Decision engineering proponentsbelieve that many organizations continue to make poor decisions.In response, decision engineering seeks to unify a number of decision making best practices, described in more detail below.
Decision engineering builds on the insight that it is possible to design the decision itself, using principles previously used for designing more tangible objects like bridges and buildings.
The use of a visual design language representing decisions is an important element of decision engineering, since it provides an intuitive common language readily understood by all decision participants. A visual metaphor[5] improves the ability to reason about complex systems as well as to enhance collaboration.
In addition to visual decision design, there are other two aspects of engineering disciplines that aid mass adoption. These are: 1) the creation of a shared language of design elements and 2) the use of a common methodology or process, as illustrated in the diagram above.


  • Enterprise Decision Management (EDM) is a closely related discipline that focuses on automating decisions across an enterprise. Decision engineering is from this point of view a superset of EDM, since it encompasses both manual and automated decision making processes, unifying them into a common methodology that, when effective, breaks down barriers between quantitative analysis / analytics tools and departments and those with a more qualitative / strategic / management focus.
  • The term "decision engineering" is used in several industries with more specific meaning than the framework described here. For instance, the Australian Software Research Centre has an IT evaluation approach called Decision Engineering; Idea focuses on emergency management under the heading of "Decision Engineering Analysis"; and the National University of Singapore includes an organization called the Biomedical Decision Engineering Group. Each of these has a meaning that is distinct from what is discussed in the present article.
  • In behavioral economics, "decision engineering" can mean the deliberate manipulation of consumer choices, as in this Journal of Consumer Research study: People choose healthy meals, if given more choice: Study. In this use of the term, decision engineering is roughly analogous to soft paternalism - a quite different meaning than is covered in the present article, referring as it does to the engineering of decisions made by consumers, rather than the use of engineering principles to aid in complex decision making. Although distinctly different, this practice draws on much of the same decision-making research as does decision engineering (such as, for the example, the work of Richard Thaler as described in this article about Barack Obama's University of Chicago connections to this school of thought).

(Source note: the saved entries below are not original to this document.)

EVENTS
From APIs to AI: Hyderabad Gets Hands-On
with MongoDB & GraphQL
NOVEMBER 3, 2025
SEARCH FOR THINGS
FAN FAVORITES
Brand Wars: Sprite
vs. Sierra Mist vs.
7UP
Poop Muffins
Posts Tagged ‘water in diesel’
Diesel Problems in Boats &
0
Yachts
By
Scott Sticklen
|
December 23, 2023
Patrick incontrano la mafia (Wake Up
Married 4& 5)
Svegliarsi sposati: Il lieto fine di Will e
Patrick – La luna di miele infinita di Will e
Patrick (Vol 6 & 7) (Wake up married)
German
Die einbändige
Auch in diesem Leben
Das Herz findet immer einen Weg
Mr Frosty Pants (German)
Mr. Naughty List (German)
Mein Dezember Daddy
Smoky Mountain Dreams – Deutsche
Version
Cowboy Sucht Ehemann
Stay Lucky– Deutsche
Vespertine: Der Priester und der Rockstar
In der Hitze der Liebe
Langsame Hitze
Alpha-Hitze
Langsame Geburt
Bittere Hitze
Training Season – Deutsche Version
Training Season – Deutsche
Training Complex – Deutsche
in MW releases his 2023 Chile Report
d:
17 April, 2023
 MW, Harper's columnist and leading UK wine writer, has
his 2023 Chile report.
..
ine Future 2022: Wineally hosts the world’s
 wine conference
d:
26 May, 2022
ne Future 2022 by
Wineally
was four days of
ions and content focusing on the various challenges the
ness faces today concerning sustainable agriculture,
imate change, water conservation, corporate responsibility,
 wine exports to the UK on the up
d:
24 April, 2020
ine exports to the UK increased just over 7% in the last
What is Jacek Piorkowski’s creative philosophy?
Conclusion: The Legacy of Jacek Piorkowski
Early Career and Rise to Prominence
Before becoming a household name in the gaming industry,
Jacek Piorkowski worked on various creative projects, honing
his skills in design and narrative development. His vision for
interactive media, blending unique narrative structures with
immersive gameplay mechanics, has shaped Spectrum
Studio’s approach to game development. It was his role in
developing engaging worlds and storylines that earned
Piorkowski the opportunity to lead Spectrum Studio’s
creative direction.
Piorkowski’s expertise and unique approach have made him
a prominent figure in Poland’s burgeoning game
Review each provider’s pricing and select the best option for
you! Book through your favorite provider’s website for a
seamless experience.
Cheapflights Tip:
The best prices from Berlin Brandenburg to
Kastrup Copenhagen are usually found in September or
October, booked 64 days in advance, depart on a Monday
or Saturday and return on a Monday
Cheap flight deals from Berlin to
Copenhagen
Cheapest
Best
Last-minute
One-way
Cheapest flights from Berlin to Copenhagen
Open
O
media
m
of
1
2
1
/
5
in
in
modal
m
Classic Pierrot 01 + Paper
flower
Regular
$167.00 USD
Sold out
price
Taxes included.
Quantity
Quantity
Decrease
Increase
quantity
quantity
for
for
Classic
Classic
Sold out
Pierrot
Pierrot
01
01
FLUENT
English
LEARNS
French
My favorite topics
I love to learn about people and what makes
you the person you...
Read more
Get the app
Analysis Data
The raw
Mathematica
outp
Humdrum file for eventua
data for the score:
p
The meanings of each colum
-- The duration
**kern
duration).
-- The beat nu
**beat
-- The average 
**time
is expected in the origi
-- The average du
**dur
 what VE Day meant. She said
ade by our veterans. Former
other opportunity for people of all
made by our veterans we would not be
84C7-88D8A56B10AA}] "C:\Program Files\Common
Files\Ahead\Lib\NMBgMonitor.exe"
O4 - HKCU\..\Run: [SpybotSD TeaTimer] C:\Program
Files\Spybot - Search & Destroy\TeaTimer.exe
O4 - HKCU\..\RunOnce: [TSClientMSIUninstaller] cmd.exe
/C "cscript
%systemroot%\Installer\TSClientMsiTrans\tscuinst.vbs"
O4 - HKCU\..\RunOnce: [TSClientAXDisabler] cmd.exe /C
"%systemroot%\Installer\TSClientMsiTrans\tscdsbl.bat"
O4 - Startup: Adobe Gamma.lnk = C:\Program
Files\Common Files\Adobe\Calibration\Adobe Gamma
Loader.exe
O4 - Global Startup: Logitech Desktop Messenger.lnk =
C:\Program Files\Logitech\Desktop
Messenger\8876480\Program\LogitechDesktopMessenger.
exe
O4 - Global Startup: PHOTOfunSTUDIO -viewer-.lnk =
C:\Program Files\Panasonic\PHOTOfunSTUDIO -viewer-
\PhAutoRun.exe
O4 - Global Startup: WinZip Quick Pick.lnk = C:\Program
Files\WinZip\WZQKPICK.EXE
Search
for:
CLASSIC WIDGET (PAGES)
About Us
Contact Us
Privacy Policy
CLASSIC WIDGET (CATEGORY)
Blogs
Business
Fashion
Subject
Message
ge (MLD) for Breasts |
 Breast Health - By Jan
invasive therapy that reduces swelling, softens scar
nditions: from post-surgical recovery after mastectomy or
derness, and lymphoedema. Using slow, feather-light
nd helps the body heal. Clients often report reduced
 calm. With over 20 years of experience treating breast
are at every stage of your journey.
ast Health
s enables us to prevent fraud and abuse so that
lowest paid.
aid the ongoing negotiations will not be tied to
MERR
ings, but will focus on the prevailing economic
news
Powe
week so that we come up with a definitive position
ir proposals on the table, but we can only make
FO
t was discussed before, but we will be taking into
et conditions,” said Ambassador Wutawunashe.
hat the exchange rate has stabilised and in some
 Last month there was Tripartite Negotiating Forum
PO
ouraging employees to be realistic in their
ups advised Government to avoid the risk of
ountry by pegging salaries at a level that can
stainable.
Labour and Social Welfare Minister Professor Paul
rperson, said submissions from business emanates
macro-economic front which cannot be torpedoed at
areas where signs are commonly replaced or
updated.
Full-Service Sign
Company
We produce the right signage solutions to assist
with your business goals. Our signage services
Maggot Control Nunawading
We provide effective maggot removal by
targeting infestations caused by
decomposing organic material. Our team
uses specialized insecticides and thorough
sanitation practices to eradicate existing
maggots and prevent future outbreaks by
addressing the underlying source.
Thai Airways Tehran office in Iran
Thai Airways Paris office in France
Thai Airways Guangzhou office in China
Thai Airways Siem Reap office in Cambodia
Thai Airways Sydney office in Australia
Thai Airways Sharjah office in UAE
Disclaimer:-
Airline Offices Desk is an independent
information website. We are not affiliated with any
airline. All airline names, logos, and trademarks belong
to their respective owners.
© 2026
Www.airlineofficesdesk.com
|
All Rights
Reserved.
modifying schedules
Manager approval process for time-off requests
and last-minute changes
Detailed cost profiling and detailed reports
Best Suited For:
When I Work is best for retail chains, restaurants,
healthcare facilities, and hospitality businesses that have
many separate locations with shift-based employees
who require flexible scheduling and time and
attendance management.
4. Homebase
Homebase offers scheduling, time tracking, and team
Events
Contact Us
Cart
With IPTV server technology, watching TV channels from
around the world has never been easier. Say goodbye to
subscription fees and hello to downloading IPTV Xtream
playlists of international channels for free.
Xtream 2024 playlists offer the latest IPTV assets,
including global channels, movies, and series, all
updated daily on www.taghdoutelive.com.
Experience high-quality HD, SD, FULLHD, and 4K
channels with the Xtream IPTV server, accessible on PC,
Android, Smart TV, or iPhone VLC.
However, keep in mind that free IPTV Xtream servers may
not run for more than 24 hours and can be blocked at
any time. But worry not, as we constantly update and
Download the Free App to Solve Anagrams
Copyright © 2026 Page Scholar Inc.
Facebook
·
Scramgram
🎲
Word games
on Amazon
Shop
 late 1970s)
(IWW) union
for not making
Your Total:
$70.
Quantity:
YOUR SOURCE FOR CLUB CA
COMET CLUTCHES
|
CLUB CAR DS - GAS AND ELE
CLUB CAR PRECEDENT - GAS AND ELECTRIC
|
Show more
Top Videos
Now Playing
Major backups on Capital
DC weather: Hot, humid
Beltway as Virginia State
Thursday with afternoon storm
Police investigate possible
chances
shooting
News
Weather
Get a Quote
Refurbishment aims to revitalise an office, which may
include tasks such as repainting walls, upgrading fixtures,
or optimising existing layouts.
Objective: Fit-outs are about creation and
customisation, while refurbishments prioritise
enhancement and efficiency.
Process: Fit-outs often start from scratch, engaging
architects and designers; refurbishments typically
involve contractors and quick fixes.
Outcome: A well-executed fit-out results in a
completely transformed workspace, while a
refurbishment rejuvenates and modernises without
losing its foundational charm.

  • Cost engineering measures the costs of engineering projects. Cost engineering is sometimes grouped into product engineering and design optimization as "decision engineering". This can be distinguished from the broader framework of this article, which goes beyond the arena of engineering decisions to all decisions faced by organizations.
  • Operations research is a largely quantitative approach to decision making that attempts to identify optimal or near-optimal solutions to decision making problems.